Memorandum: After slipping and falling on the front porch of defendants' home, plaintiff commenced this action to recover damages for injuries that she allegedly sustained as a result of the fall. Later in the same month when plaintiff fell, defendants took photographs of the porch. Subsequently, approximately five weeks after the fall, plaintiff took photographs of the porch. Unlike defendants' photographs, plaintiff's photographs appear to depict a green substance on the porch. In addition, the photographs depict planters on the porch. Defendant Sarah Yerkovich testified at her deposition that she watered plants that grew in the planters and that water could leak out of the planters onto the porch. In his affidavit, plaintiff's expert opined that water had saturated the wooden porch over a period of “many months,” leading to the development of a “microbial growth” that would have become slippery in wet weather, such as occurred on the day of the fall. Plaintiff, at her deposition, viewed a photograph of the porch and identified a skid mark in the alleged growth as the location of the fall. Plaintiff moved for partial summary judgment on, inter alia, the issue of negligence, and defendants cross-moved for summary judgment dismissing the complaint. Defendants appeal and plaintiff cross-appeals from an order denying the motion and cross motion.
We agree with defendants on their appeal that Supreme Court erred in denying the cross motion with respect to the claim that defendants had actual notice of the allegedly dangerous condition, and we therefore modify the order accordingly. “To establish that they did not have actual notice of the allegedly dangerous condition, defendants were required to show that they did not receive any complaints concerning the area where plaintiff fell and were unaware of any ․ [slippery] substance in that location prior to plaintiff's accident” (Navetta v. Onondaga Galleries LLC, 106 A.D.3d 1468, 1469, 964 N.Y.S.2d 835 [4th Dept. 2013]; see Cosgrove v. River Oaks Rests., LLC, 161 A.D.3d 1575, 1576, 76 N.Y.S.3d 350 [4th Dept. 2018] ). In support of their cross motion, defendants submitted the affidavit of defendant Robert J. Anthony, Jr., wherein he stated that he never observed a slippery organic growth on the porch prior to the fall and that no one had ever complained to him about the condition of the porch. In opposition, plaintiff failed to raise an issue of fact with respect to defendants' actual notice (see generally Zuckerman v. City of New York, 49 N.Y.2d 557, 562, 427 N.Y.S.2d 595, 404 N.E.2d 718 [1980] ).

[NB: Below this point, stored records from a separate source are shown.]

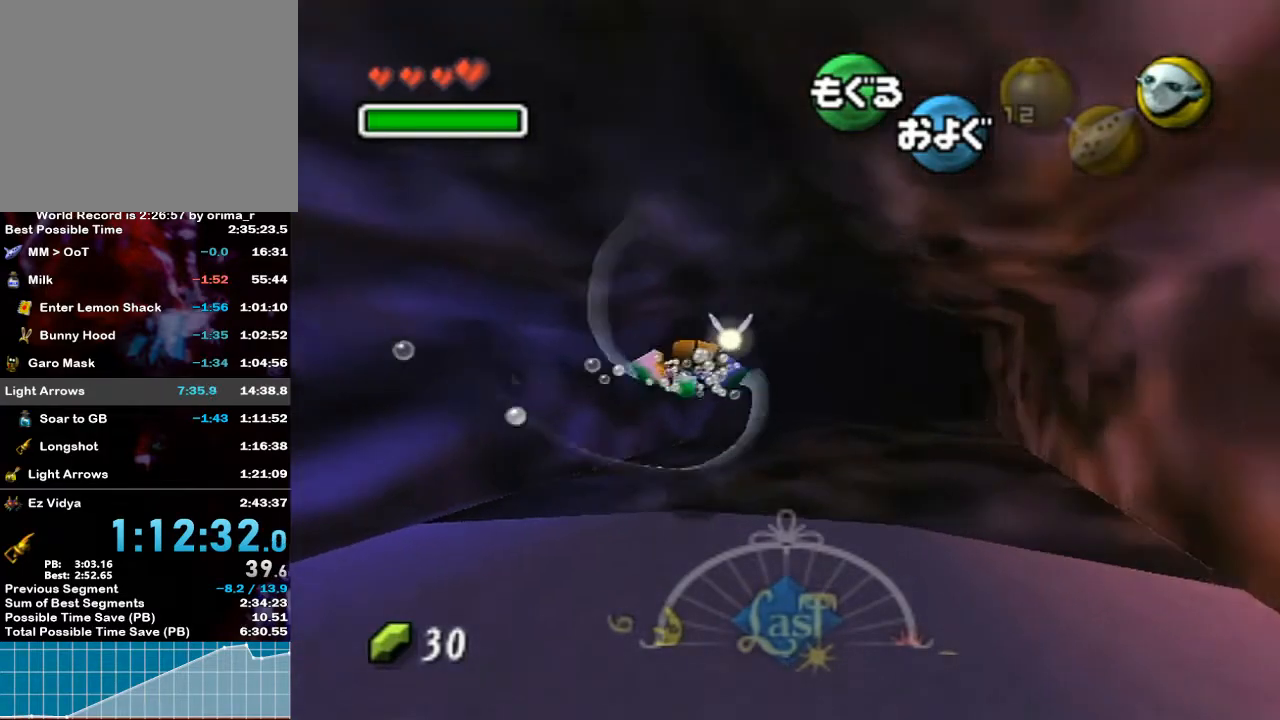
{"buttons": ["A"], "left_stick": "center", "right_stick": "center", "events": [[83, "left_stick", "right"], [217, "left_stick", "center"]]}
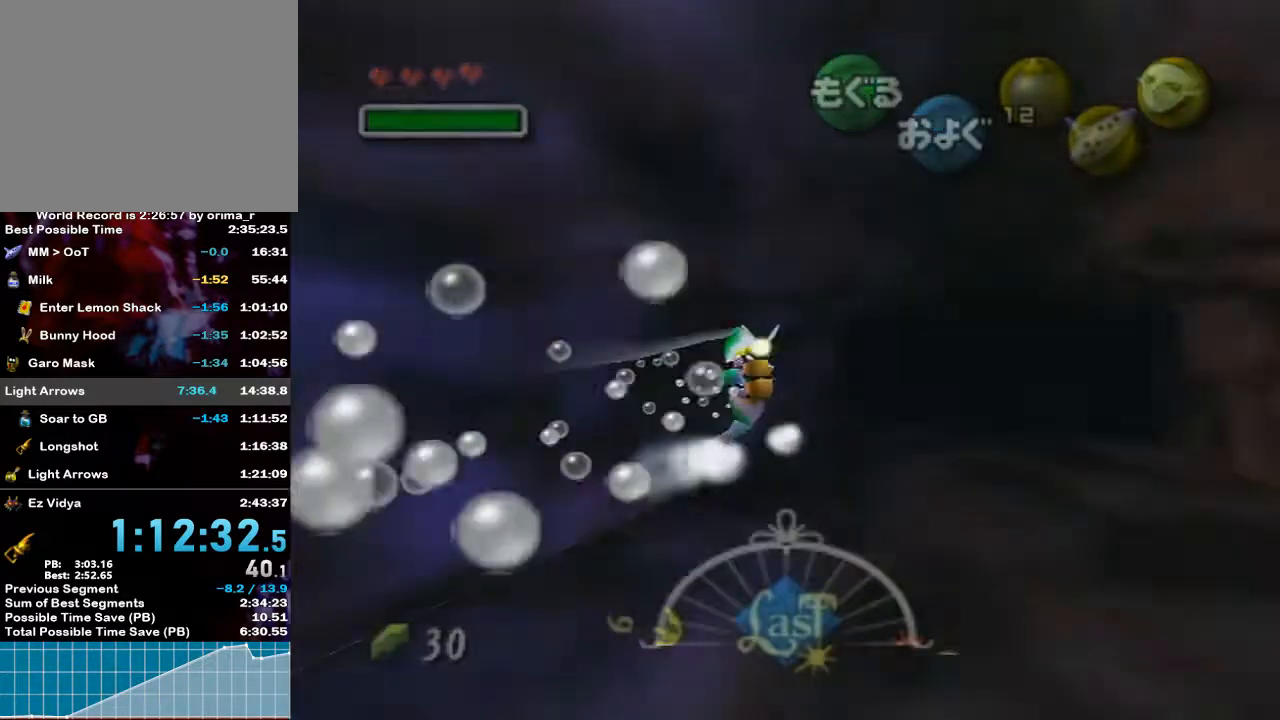
{"buttons": ["A"], "left_stick": "center", "right_stick": "center", "events": []}
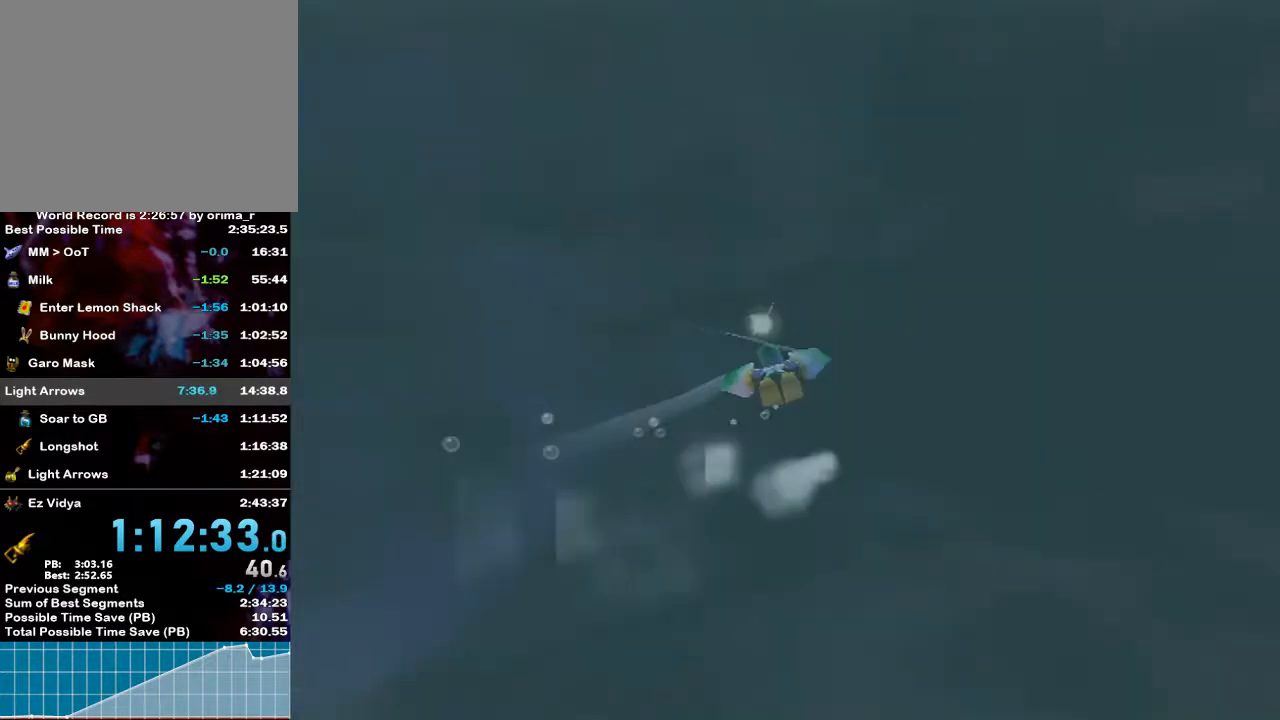
{"buttons": [], "left_stick": "center", "right_stick": "center", "events": [[117, "A", "up"]]}
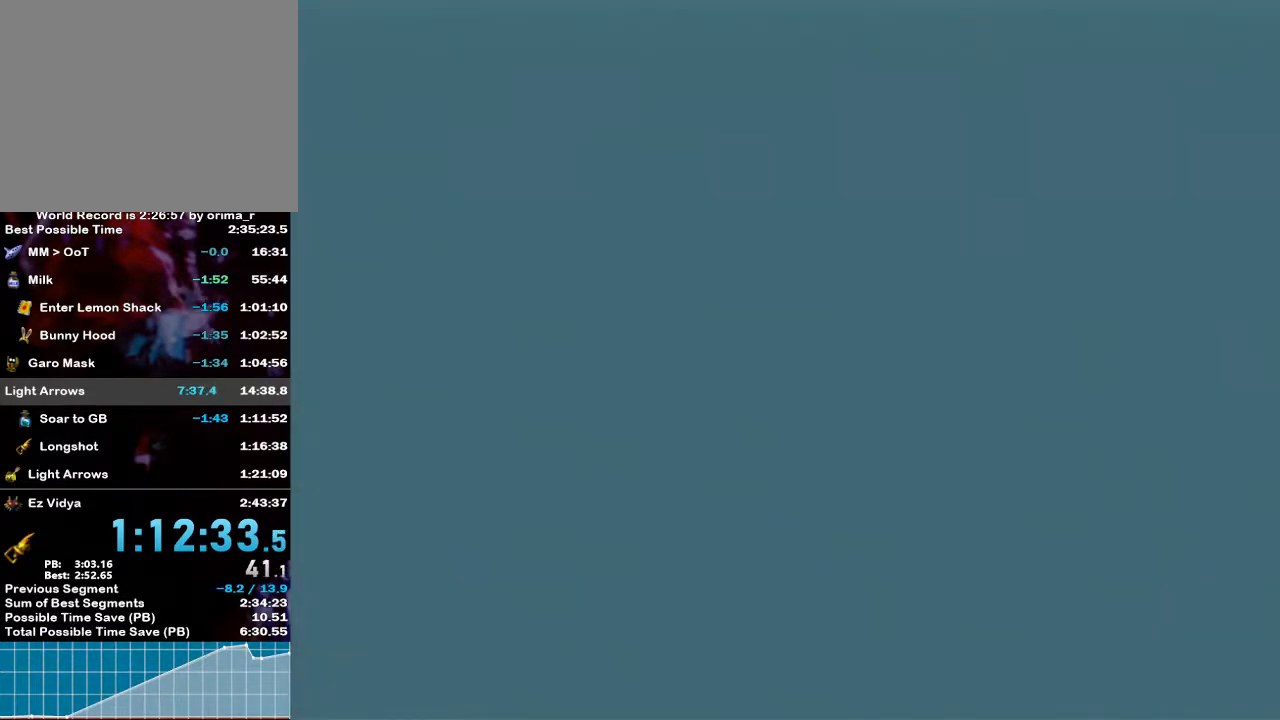
{"buttons": [], "left_stick": "center", "right_stick": "center", "events": []}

Contrary to their further contentions, defendants failed to meet their initial burden of establishing that the green substance on the porch did not constitute a dangerous condition (see Smith v. Szpilewski, 139 A.D.3d 1342, 1342, 32 N.Y.S.3d 393 [4th Dept. 2016]; cf. Wiedenbeck v. Lawrence, 170 A.D.3d 1669, 1669, 96 N.Y.S.3d 781 [4th Dept. 2019] ), that they lacked constructive notice of the condition (see Clarke v. Wegmans Food Mkts., Inc., 147 A.D.3d 1401, 1402, 46 N.Y.S.3d 360 [4th Dept. 2017]; see generally Gordon v. American Museum of Natural History, 67 N.Y.2d 836, 837–838, 501 N.Y.S.2d 646, 492 N.E.2d 774 [1986] ), that they did not create the condition (see Chamberlain v. Church of the Holy Family, 160 A.D.3d 1399, 1400–1401, 75 N.Y.S.3d 718 [4th Dept. 2018] ), or that plaintiff could not identify what caused her to fall without engaging in speculation (see Doner v. Camp, 163 A.D.3d 1457, 1457, 79 N.Y.S.3d 833 [4th Dept. 2018] ). Even assuming, arguendo, that defendants met their initial burden on those claims, we conclude that plaintiff raised an issue of fact by submitting the affidavit of her expert. Although plaintiff's expert relied upon photographs that were taken approximately five weeks after the fall, that fact does not render his opinion inadmissible, but rather goes to its weight (see generally Sample v. Yokel, 94 A.D.3d 1413, 1414, 943 N.Y.S.2d 694 [4th Dept. 2012]; Jackson v. Nutmeg Tech., Inc., 43 A.D.3d 599, 602, 842 N.Y.S.2d 588 [3d Dept. 2007] ).
Inasmuch as there are issues of fact with respect to defendants' negligence, we reject plaintiff's contention on her cross appeal that she is entitled to partial summary judgment on that issue (cf. Rodriguez v. City of New York, 31 N.Y.3d 312, 315, 323, 76 N.Y.S.3d 898, 101 N.E.3d 366 [2018]; see generally Zuckerman, 49 N.Y.2d at 562, 427 N.Y.S.2d 595, 404 N.E.2d 718). Contrary to her further contention, res ipsa loquitur is inapplicable because the fall may have been caused by her own misstep (see Anderson v. Skidmore Coll., 94 A.D.3d 1203, 1205, 941 N.Y.S.2d 787 [3d Dept. 2012]; see generally Dermatossian v. New York City Tr. Auth., 67 N.Y.2d 219, 226, 501 N.Y.S.2d 784, 492 N.E.2d 1200 [1986] ).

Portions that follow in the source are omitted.